Renouvelé le 15 février dernier, le PDG de Renault, Carlos Ghosn, pourrait ne pas aller au bout de son mandat de quatre ans à la tête du constructeur automobile.

Dans une interview au Financial Times publiée ce jeudi matin, il a indiqué qu'il ne s'attendait pas à passer "quatre années de plus" à tête de Renault, qu'il dirige depuis 2005.

"Vous pouvez suspecter que j'arrête d'être directeur-général de Renault avant 2022", a-t-il déclaré.

Lors de sa reconduction en février, il s'était engagé au cours de son nouveau mandat à rendre l'alliance des trois constructeurs Renault-Nissan-Mitsubishi Motors "irréversible". 

La déclaration d'aujourd'hui suggère que Carlos Ghosn estime qu'il aura terminé cette tâche avant 2022, ce qui, d'après le Financial Times, pourrait ouvrir la voie à une modification des structures de participations croisées entre les trois constructeurs.

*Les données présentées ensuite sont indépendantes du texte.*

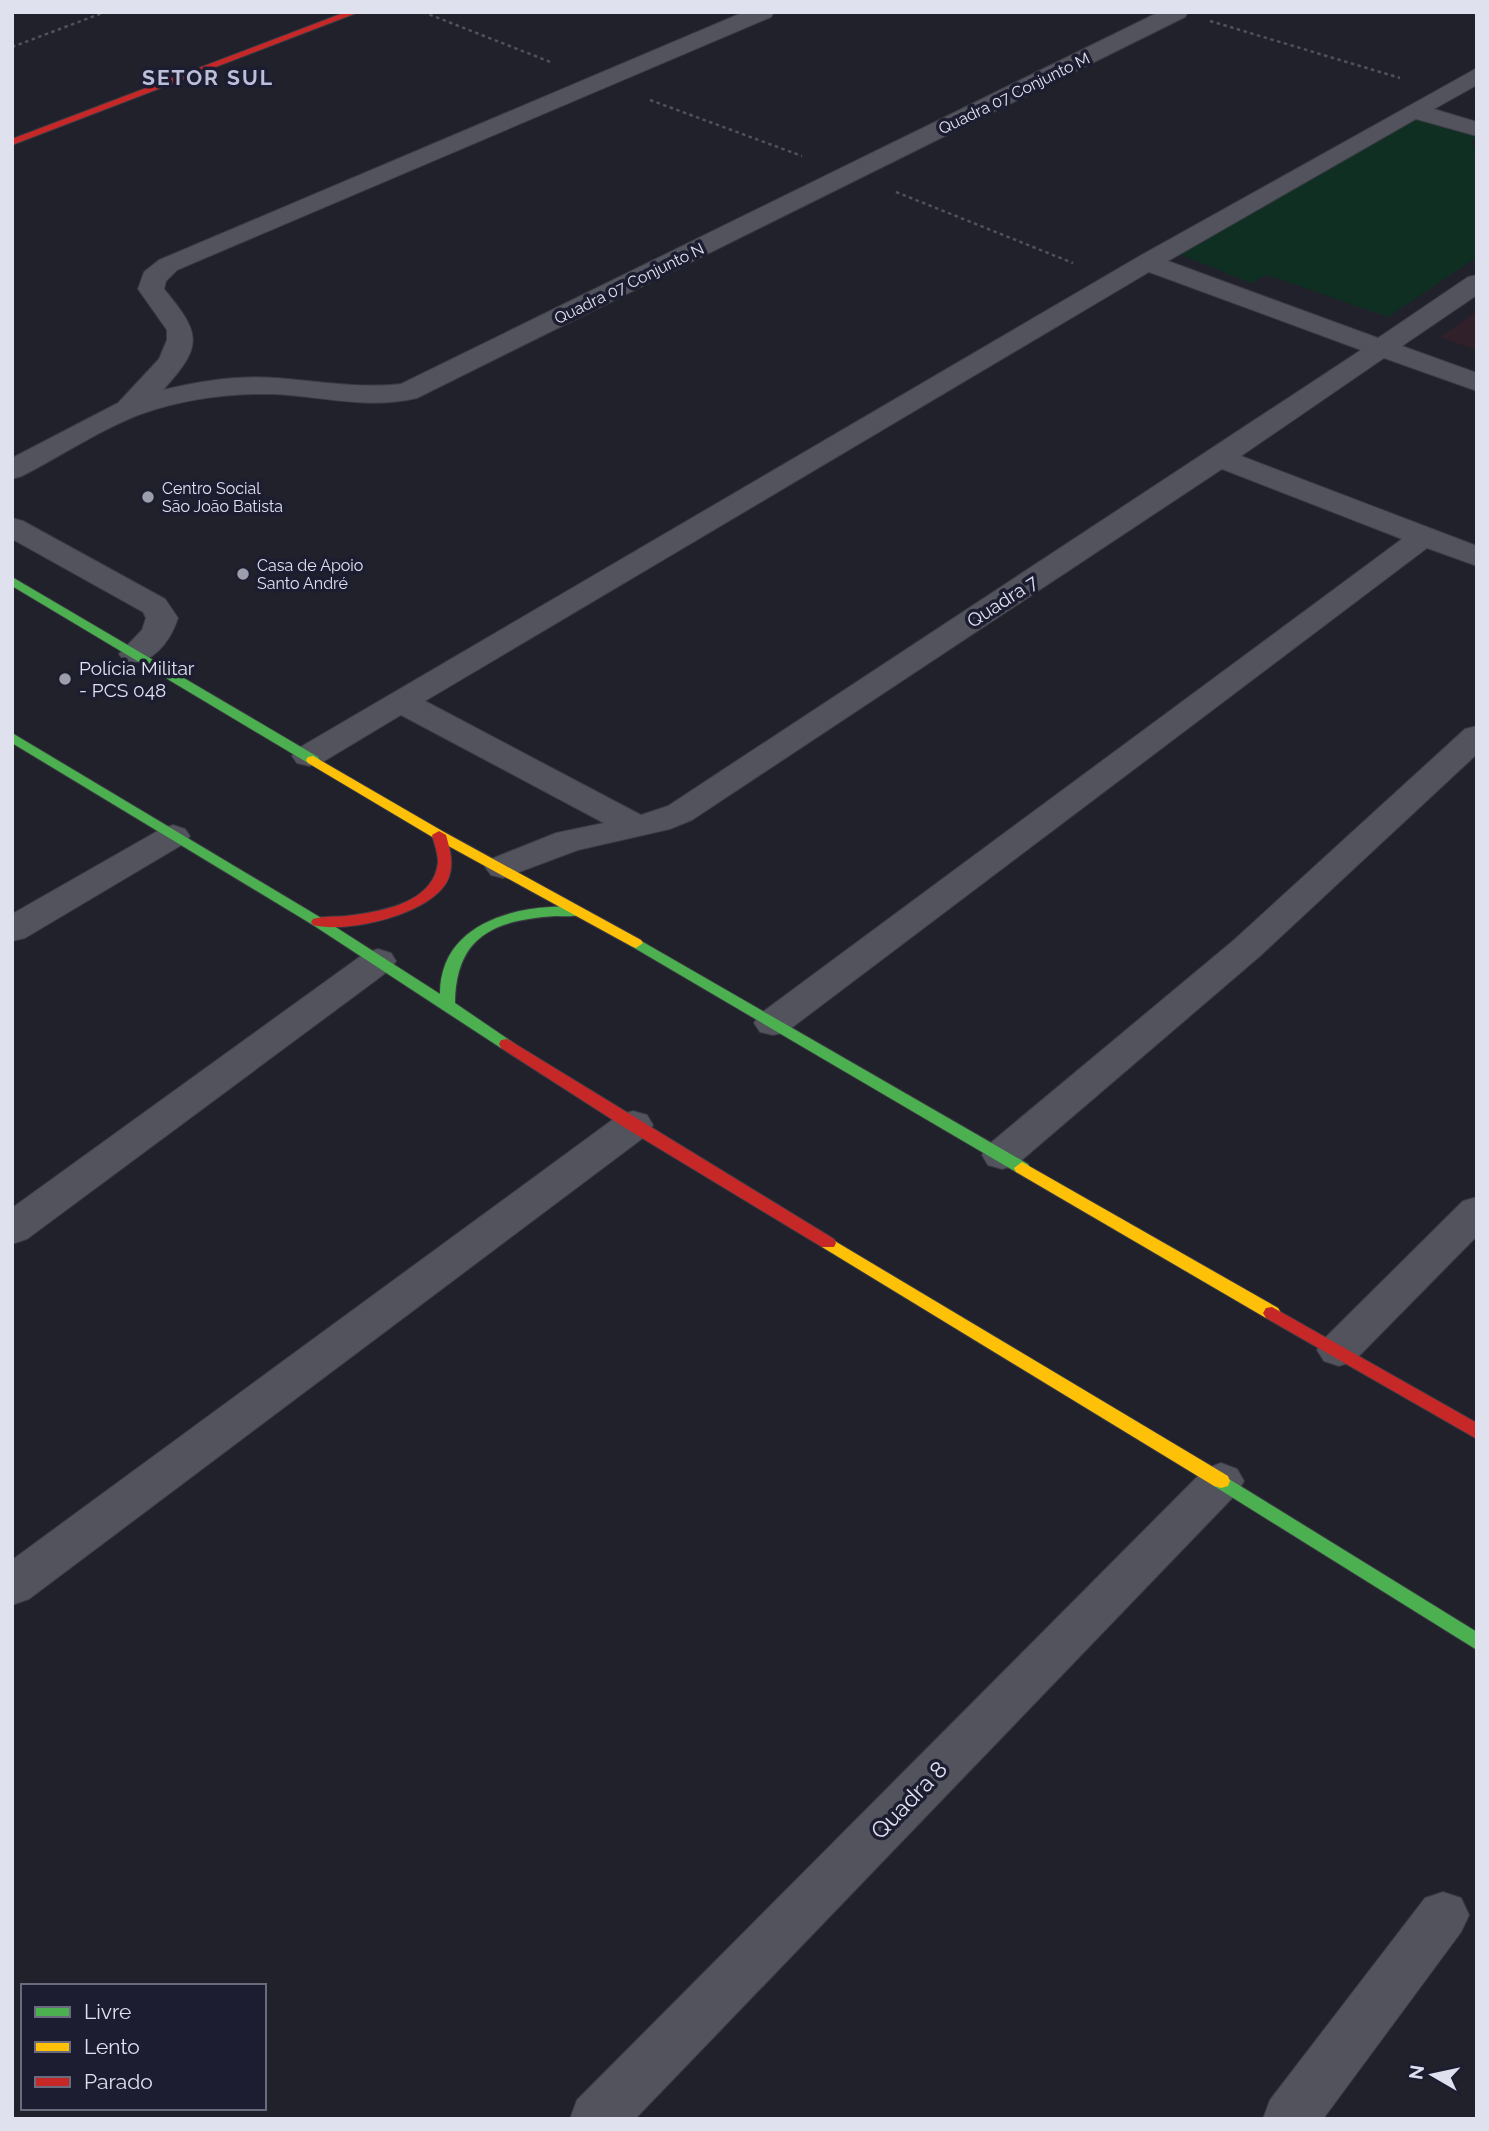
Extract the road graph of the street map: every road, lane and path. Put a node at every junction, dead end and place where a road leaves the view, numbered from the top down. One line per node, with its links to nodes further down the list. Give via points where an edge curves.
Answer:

Carlos Ghosn qui préside également Nissan et Mitsubishi Motors, restera président de Renault et président et directeur général de l'Alliance. La direction générale de Renault échoirait alors à Thierry Bolloré, actuel numéro deux, nommé directeur-général adjoint en février dernier, justement dans l'optique de succéder un jour à Carlos Ghosn.

Cette succession à venir sera sans nul doute dans les esprits des actionnaires vendredi après-midi, lors de l'Assemblée générale annuelle de Renault, au même titre que la rémunération de Carlos Ghosn, qui est loin de faire l'unanimité.